It did not seem to have suggested itself to the expositor of this augury of the failure of our Gallic neighbours in a speedy remunerative utilisation of their African conquest that, in cases of territorial acquisition, where there is no parity of circumstances, of time and opportunity, no just comparison can be instituted between the facilities for colonization; and that those which presented themselves during twenty-three years of war to the knife, in Algeria, were of a very different kind from those that have presented themselves to the settlement of the artisans, farmers, graziers, victuallers, and squatters, who emigrated from this country, of their own will and at their own cost, upon the coasts of Australia or New Zealand.

Previous, therefore, to entering upon that portion of our subject which constitutes both the purpose and the title of this paper, in the interest of those of our readers who are accessible to the evidence of facts more reliable than any adumbrated ad libitum by augurial deductions, we submit to them some statistical information from official sources in relation to the agricultural and commercial development of the Algerian colony which, under the very adverse political circumstances we have shown, is singularly illustrative that the, view taken by the journalist had a strong family-likeness to those so-called "publicopinion views" which a clever political essayist used to designate "the Bermondsey policy," and shows how thoroughly he impersonated one of the chief characteristics of that class of politicians-to wit, a total ignorance of all foregone and known information on the subject.
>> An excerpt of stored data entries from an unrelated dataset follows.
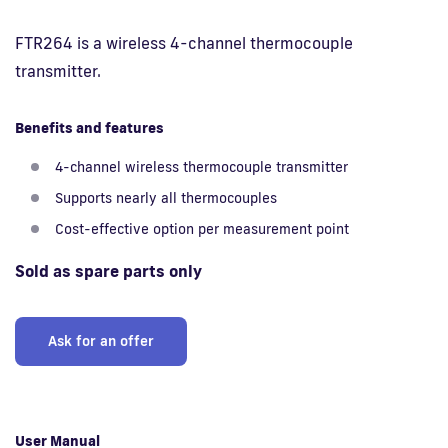
FTR264 is a wireless 4-channel thermocouple
Fi
transmitter.
Benefits and features
4-channel wireless thermocouple transmitter
Supports nearly all thermocouples
Cost-effective option per measurement point
Sold as spare parts only
Ask for an offer
User Manual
In the spring of 1855-anterior, therefore, by thirteen years to the augury he pronounced in 1868 on the burdensome character of the Algerian colony to its conquerors-the Administration of the Algerian Customs published a tabular report of the commerce of the colony in 1854, of which the following resumé appeared in the April (1855) number of the Annales de la Colonization Algérienne :

"As regards the movement in the ports and navigation, the increase of shipping has been 3,507, measuring 315,517 tons. The commerce in cereals alone has given employment to 7,500 vessels, of a total tonnage of 222,810 tons. After having provided for her local consumption, excepting as to a small quantity of flour-sorts destined for special purposes of luxury, or withheld through insufficiency of the means of grinding in Africa-the colony has been enabled to export to France and foreign countries 1,600,000 hectolitres of grain of all kinds, and upwards of 60,000 quintals of flour and biscuits, the greater part of which were sent to the army in the East, to which destination also 100,000 quintals of hay and straw were expedited.